India is among over 100 countries that will face “serious obstacles” in the next few decades to become high-income countries, as per a new World Bank report. It noted that India could take as many as 75 years to attain one-quarter of the United States income per capita, PTI reported.
The ‘World Development Report 2024: The Middle Income Trap’ report by the international bank further noted that China may take over 10 years to achieve this feat, and Indonesia close to 70 years, it added.
The report said lessons from the past 50 years shows that countries usually hit a “trap” when they reach 10 per cent of the annual US GDP per capita or middle of the range as per what the World Bank classifies as middle-income countries — equivalent to $8,0000 as on date.

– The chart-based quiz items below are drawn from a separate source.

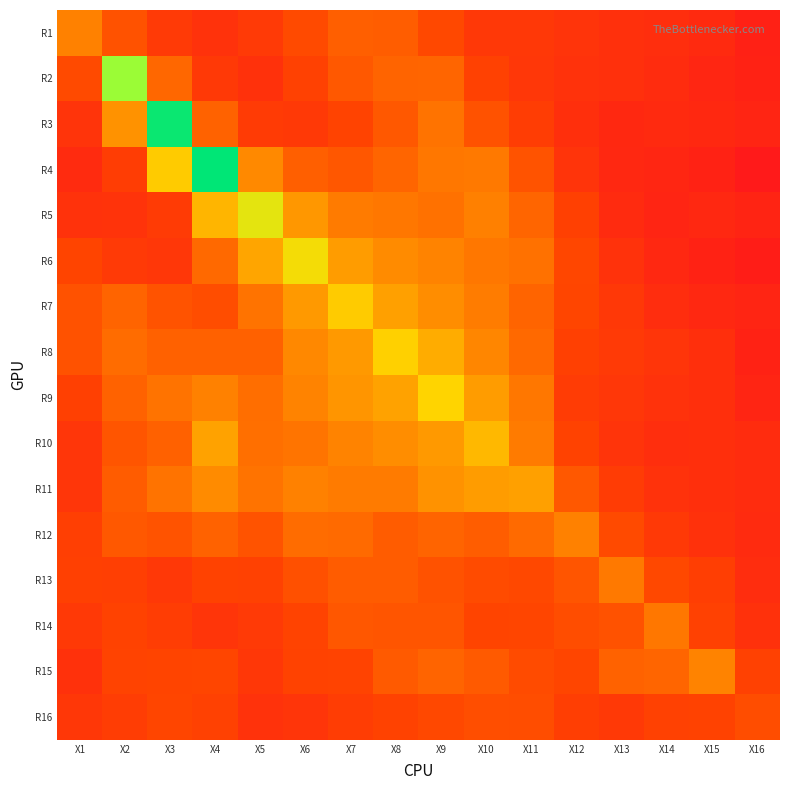

How many series are shown in this chart?

16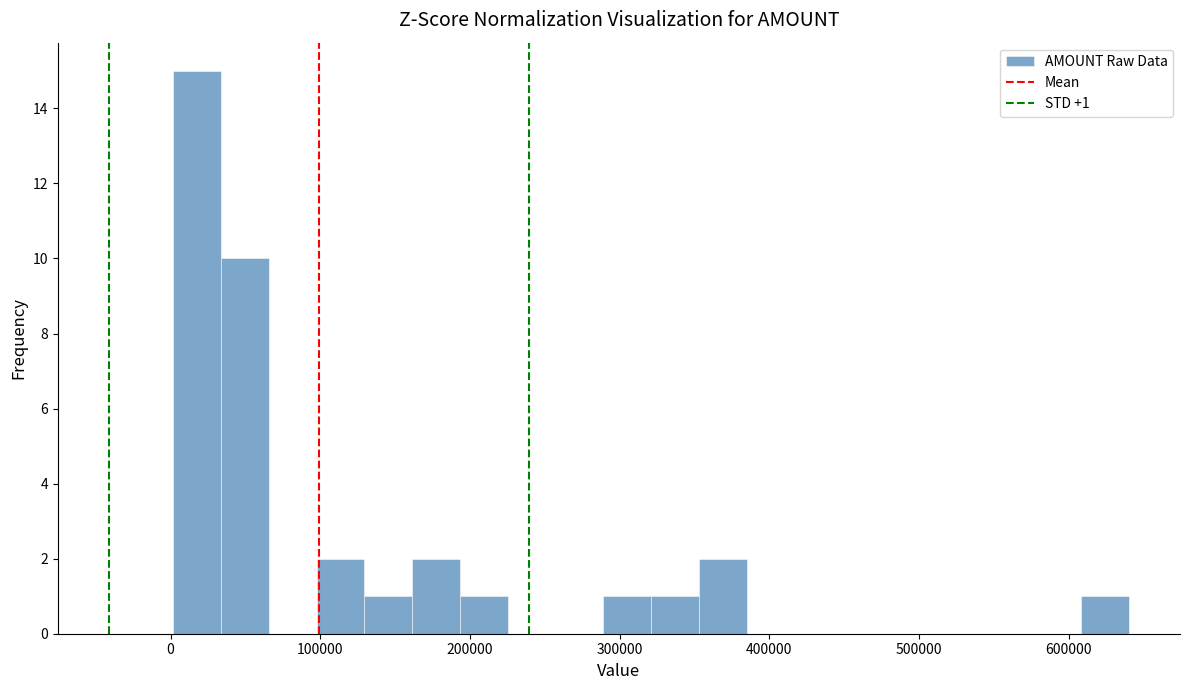

Around what value on the x-axis is the tallest bar? Give the approximate position of its centre, as read against the axis.

20000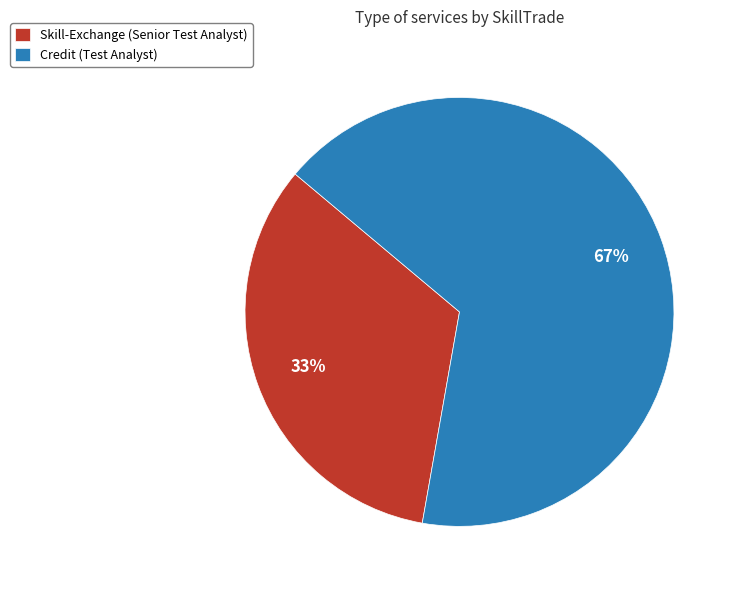

Combined, do Skill-Exchange (Senior Test Analyst) and Credit (Test Analyst) account for over 50%?

Yes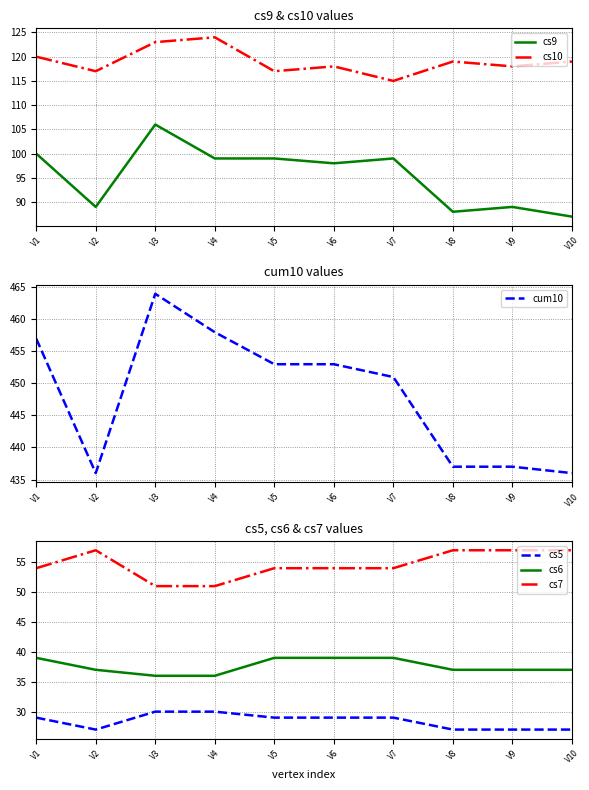

Is it true that cs7 equals 38 at V8?

False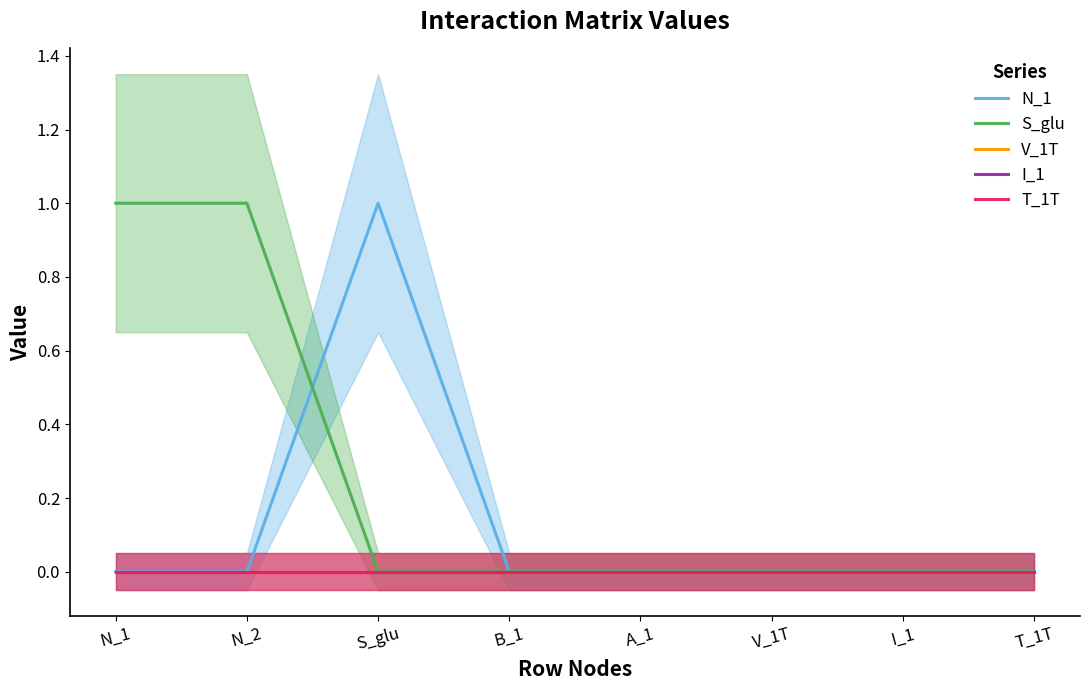

List the series in order of their peak value, highest first.

N_1, S_glu, V_1T, I_1, T_1T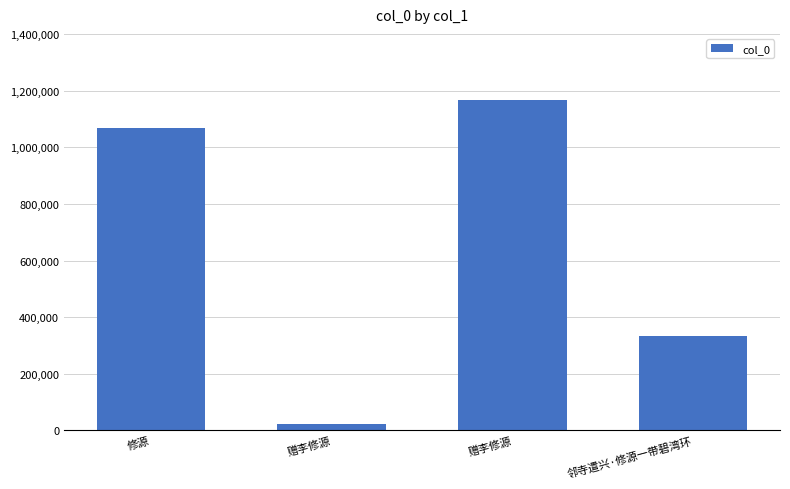

What is the greatest value displayed?

1165932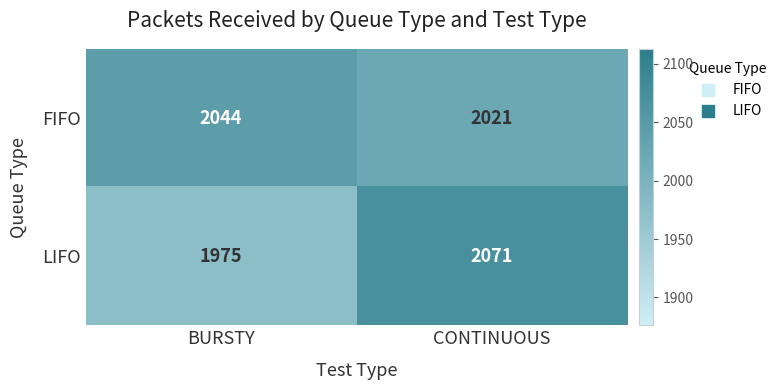

Which series has the largest total across all categories?

FIFO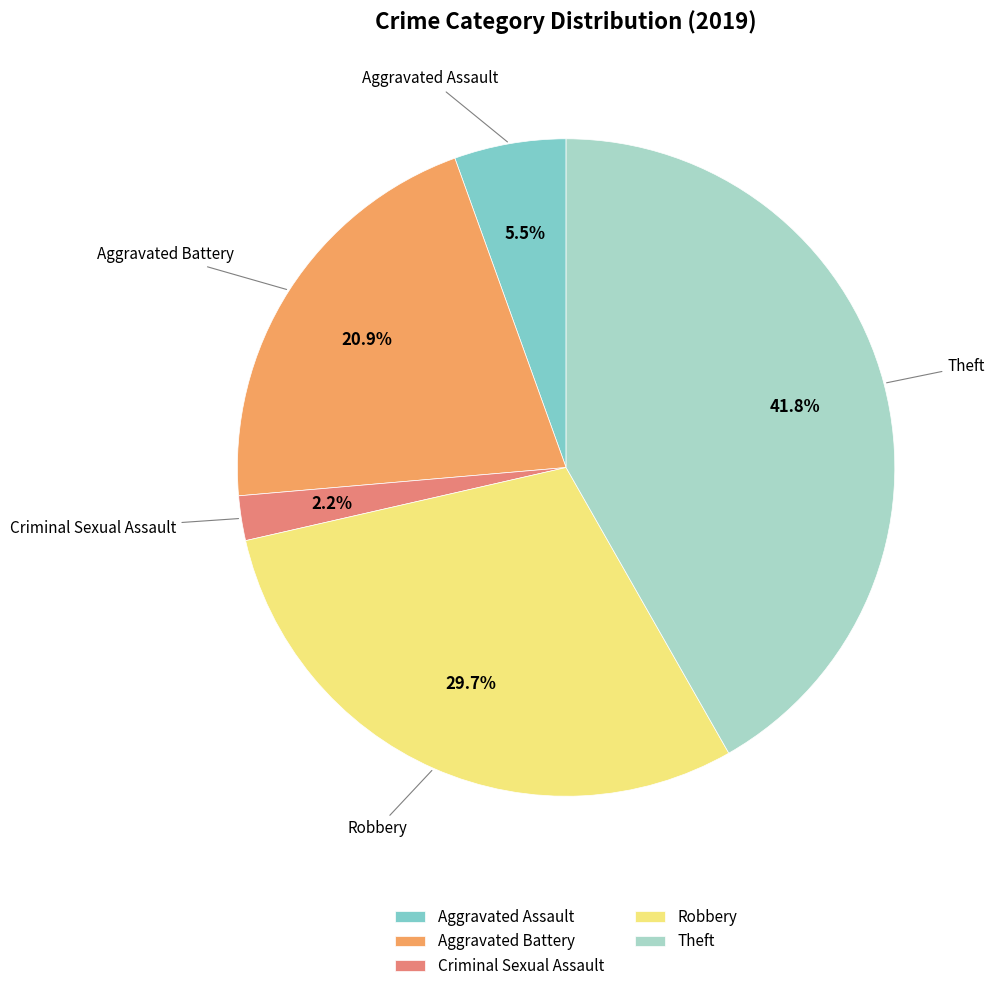

What percentage is the Criminal Sexual Assault slice, to the nearest percent?

2%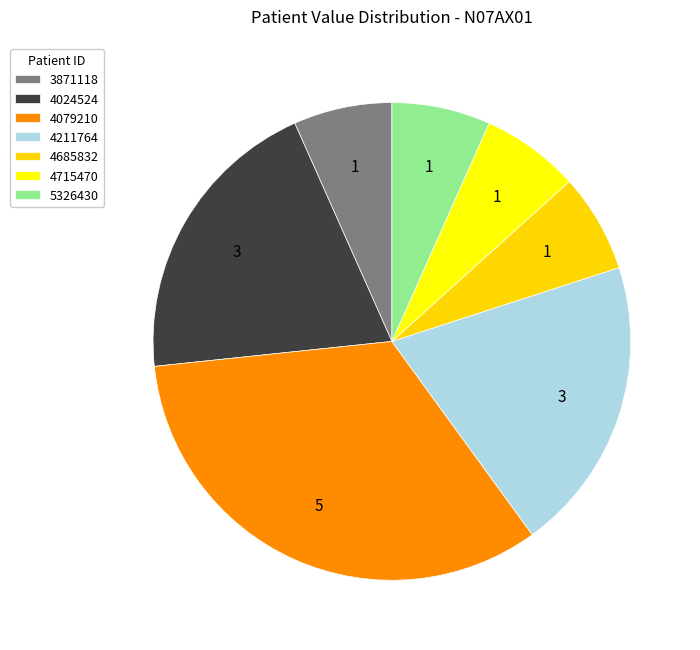

Approximately how many times larger is the value at 3871118 compared to 4715470?

1.0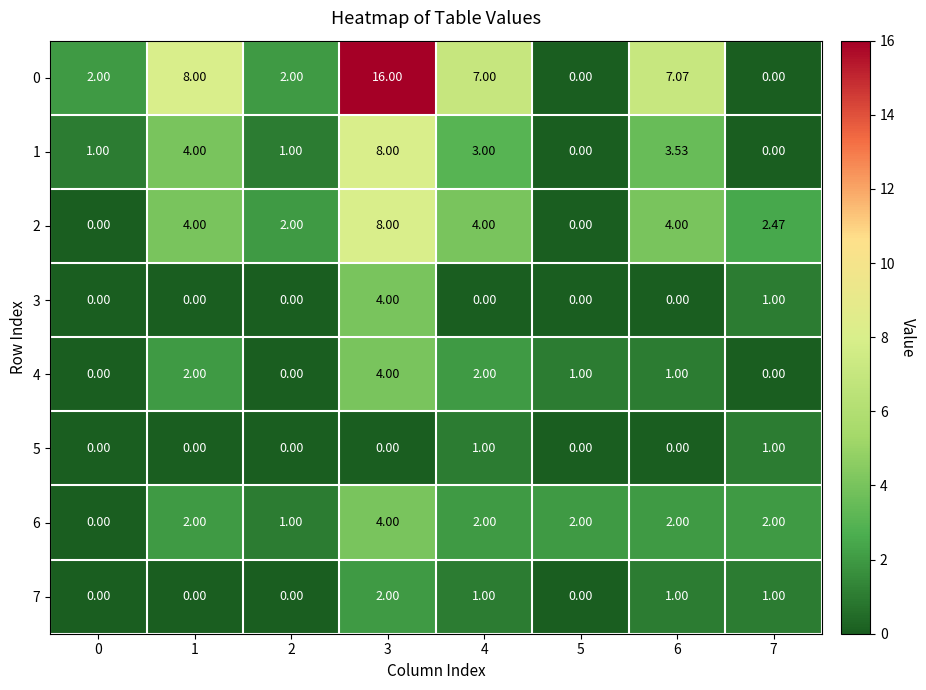

Is the value of 1 at 2 greater than the value of 0 at 1?

No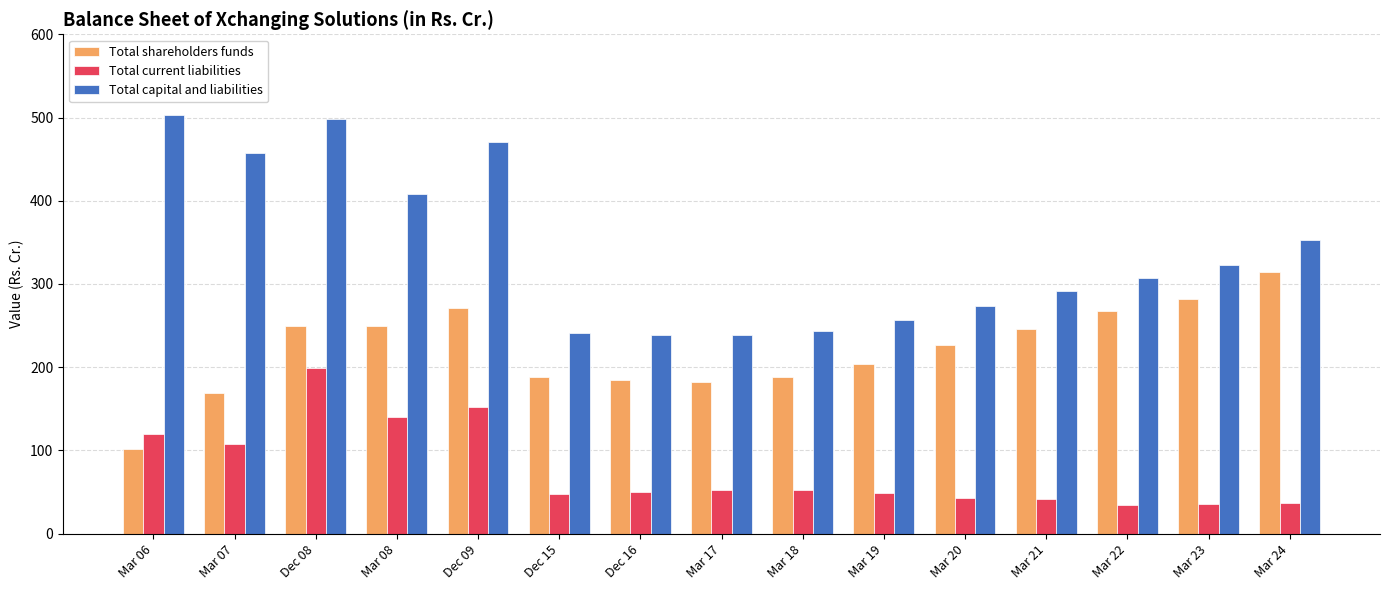

How many values in the Total capital and liabilities series are below 307?

7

By 2023-end, 108 countries with a total population of six billion (75 per cent of the world) were classified as ‘middle-income’. They each had annual GDP per capital between $1,136-13,845, and two out of three people still living in poverty, the report added.
“The road ahead has even stiffer challenges than those seen in the past: rapidly ageing populations and burgeoning debt, fierce geopolitical and trade frictions, and the growing difficulty of speeding up economic progress without fouling the environment,” the WB report said.
“Yet many middle-income countries still use a playbook from the last century, relying mainly on policies designed to expand investment. That is like driving a car just in first gear and trying to make it go faster,” it added.
According to Indermit Gill, Chief Economist of the World Bank Group and Senior Vice President for Development Economics, if middle-income countries stick to the old playbook, they “will lose the race to create reasonably prosperous societies by the middle of this century”.
“At current trends, it will take China more than 10 years just to reach one-quarter of US income per capita, Indonesia nearly 70 years, and India 75 years,” as per the report.
Gill also said the battle for global economic prosperity will largely be won or lost in middle-income countries.
The report said all countries need to adopt a sequenced and progressively more sophisticated mix of policies.
Notably, since 1990, only 34 middle-income economies have managed to shift to high-income status — and more than a third of them were either beneficiaries of integration into the European Union (EU), or of previously undiscovered oil, the World Bank said.